Supplied information
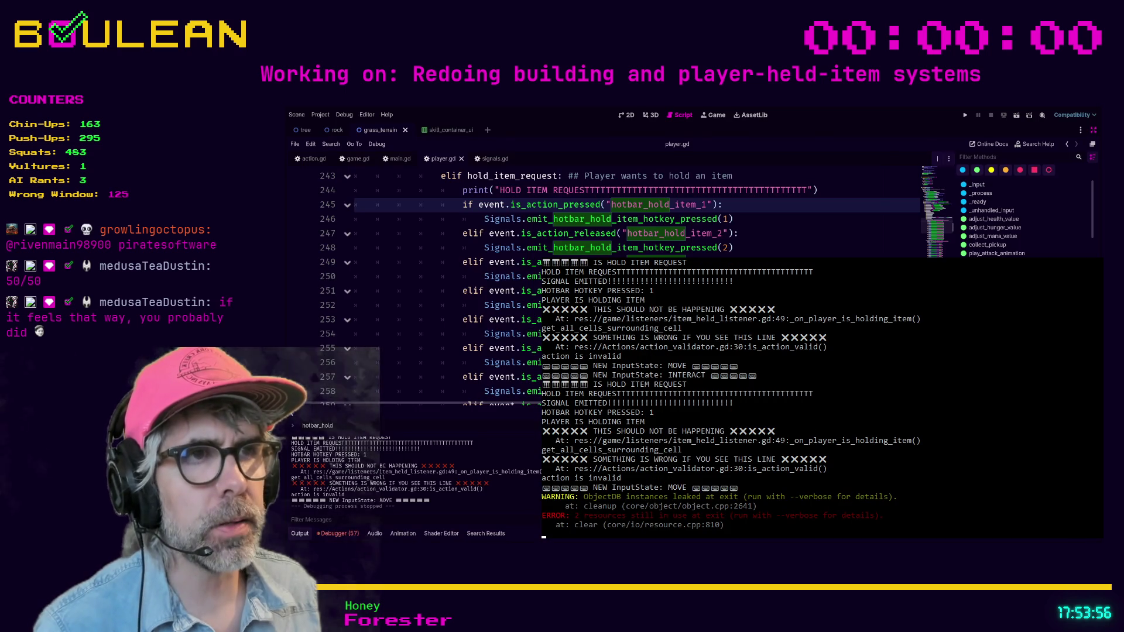
Replace the 'SIGNAL EMITTED' print text with emit_hotbar_hold_item_hotkey_pressed, save signals.gd, and relaunch
left_click(516, 305)
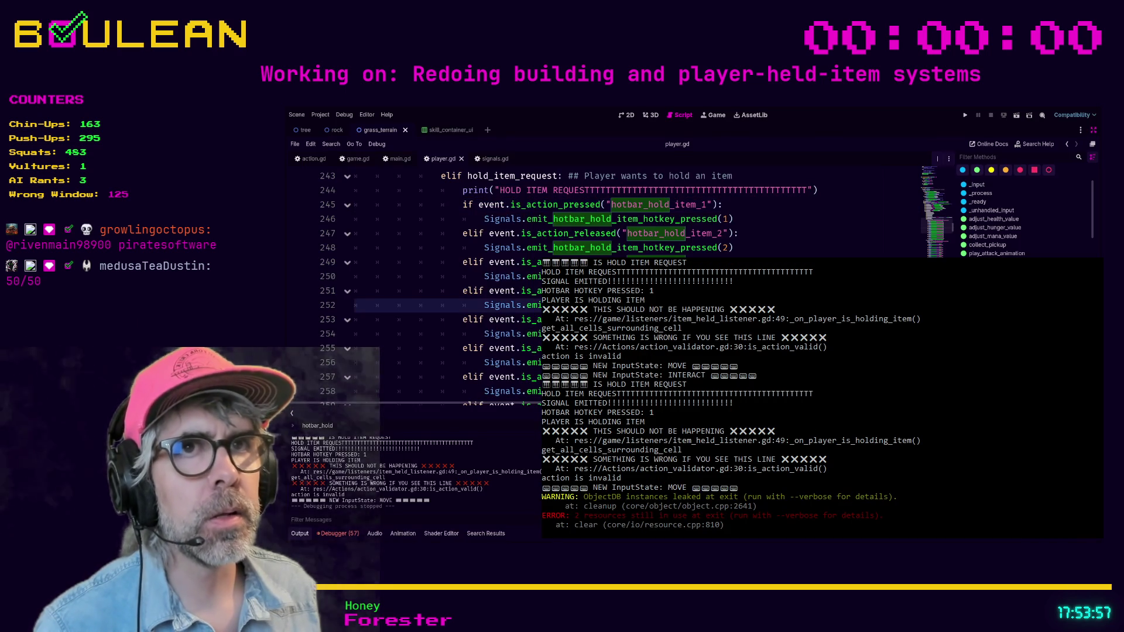
left_click(491, 159)
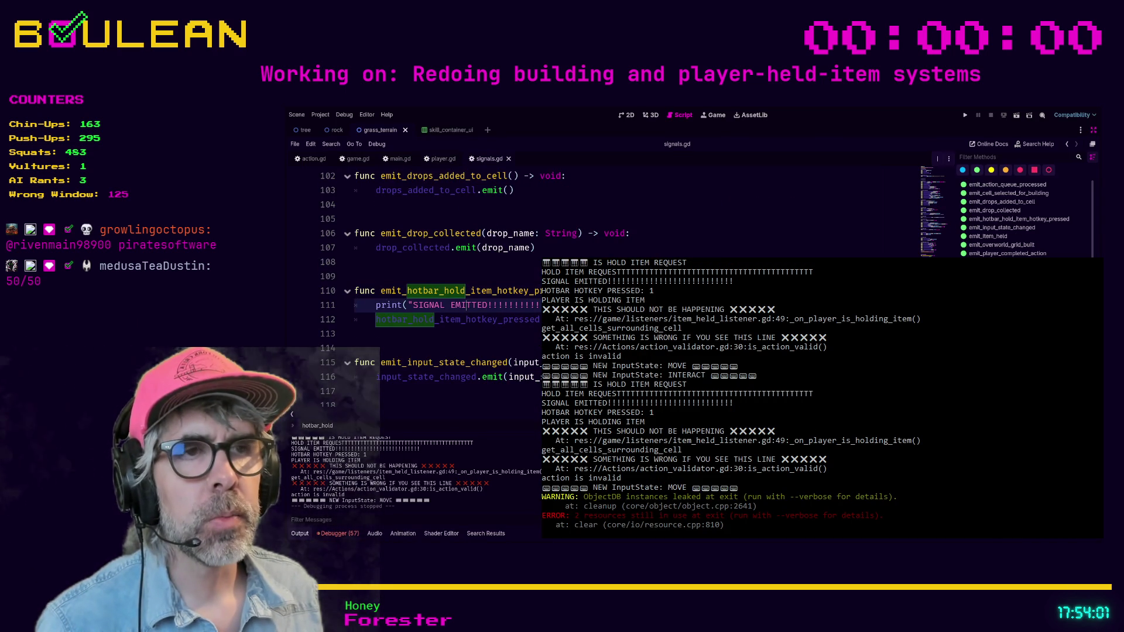
double_click(422, 291)
key("ctrl+c")
left_click_drag(413, 305, 538, 305)
key("ctrl+v")
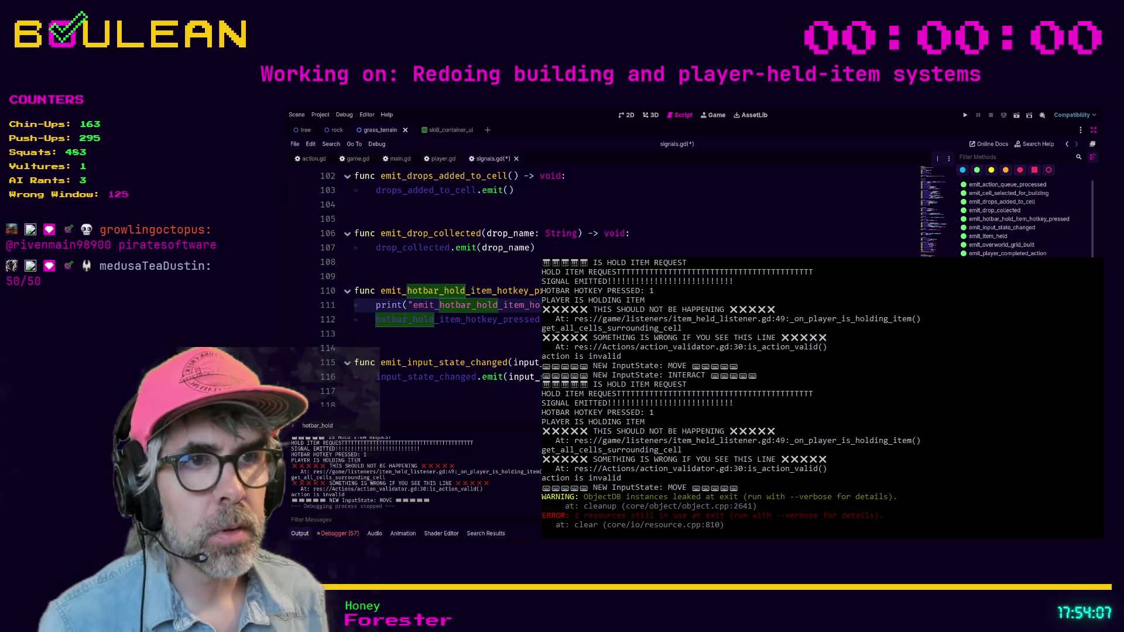
left_click(357, 334)
key("ctrl+s")
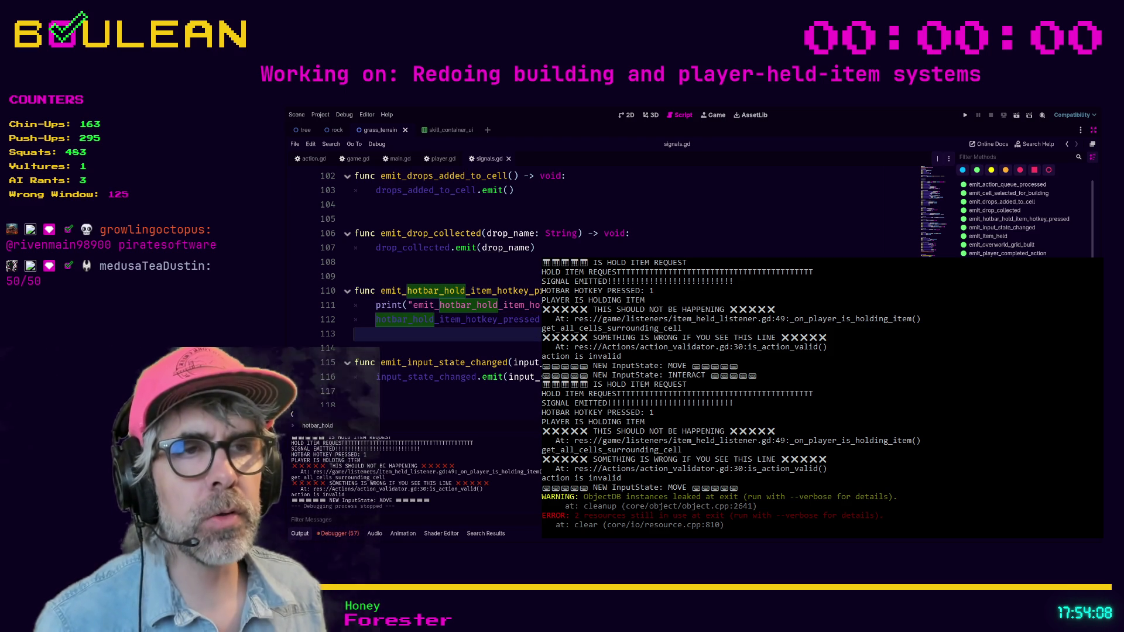
key("F5")
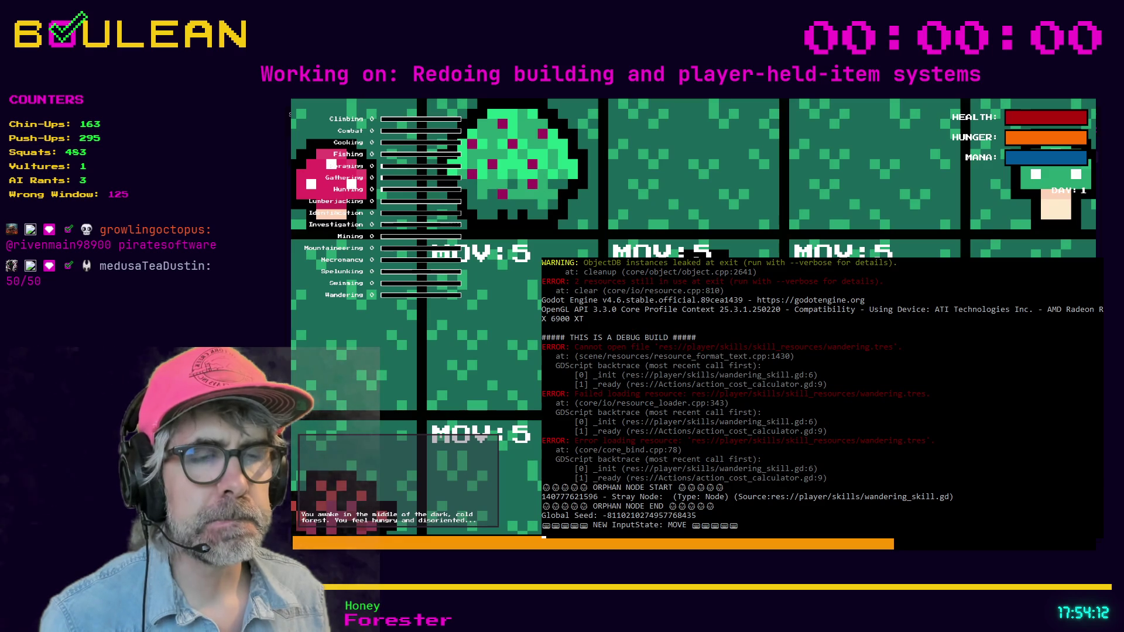
Move up, forage a Berry from the Berry Bush, then stop the test run with F8
key("Up")
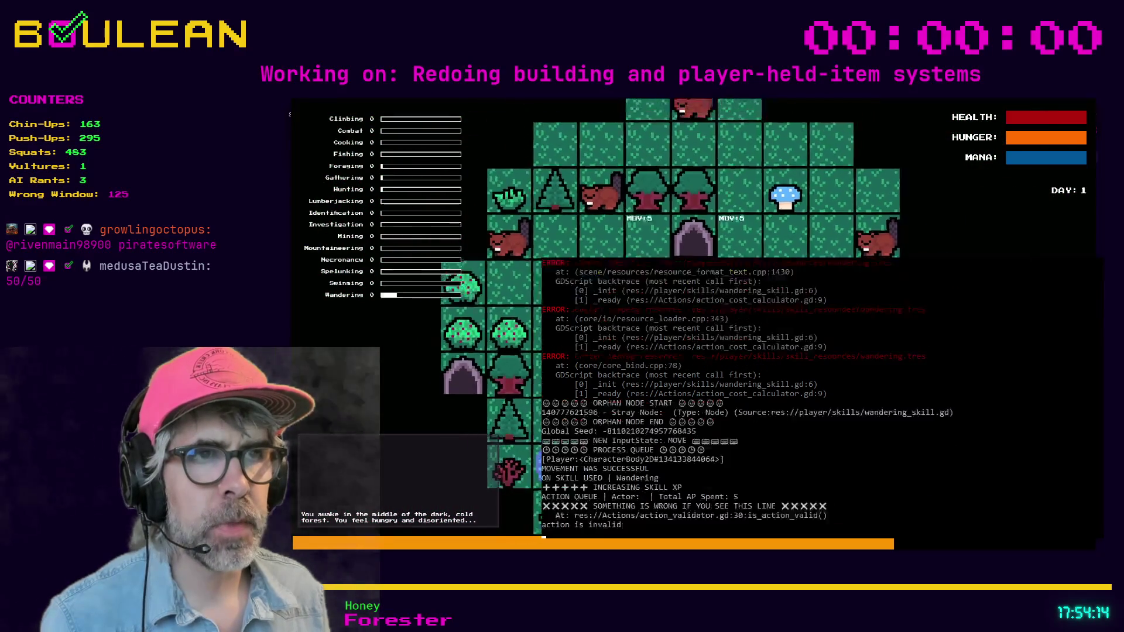
key("e")
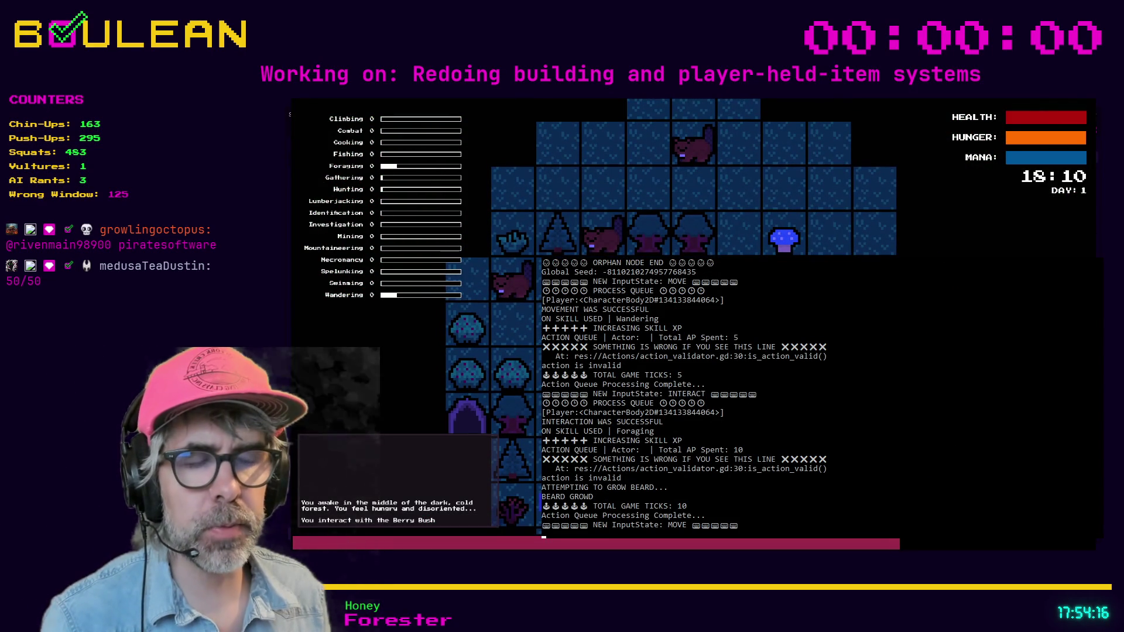
key("e")
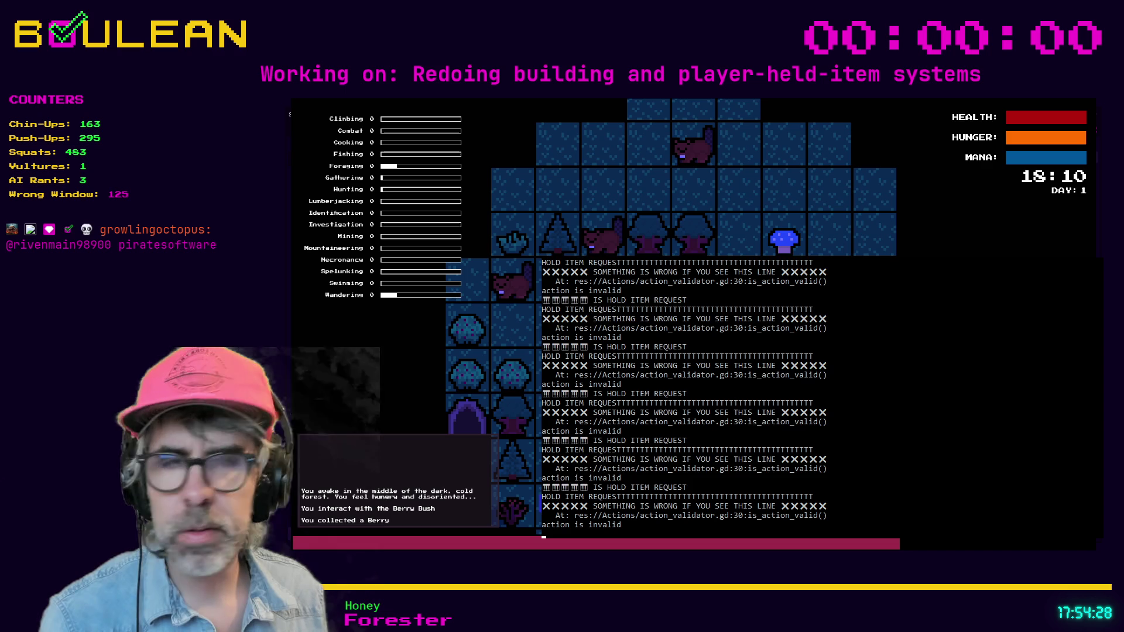
key("F8")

Your objective
The answer should be a bare number: how many lines of the material above include "with".

Task output
2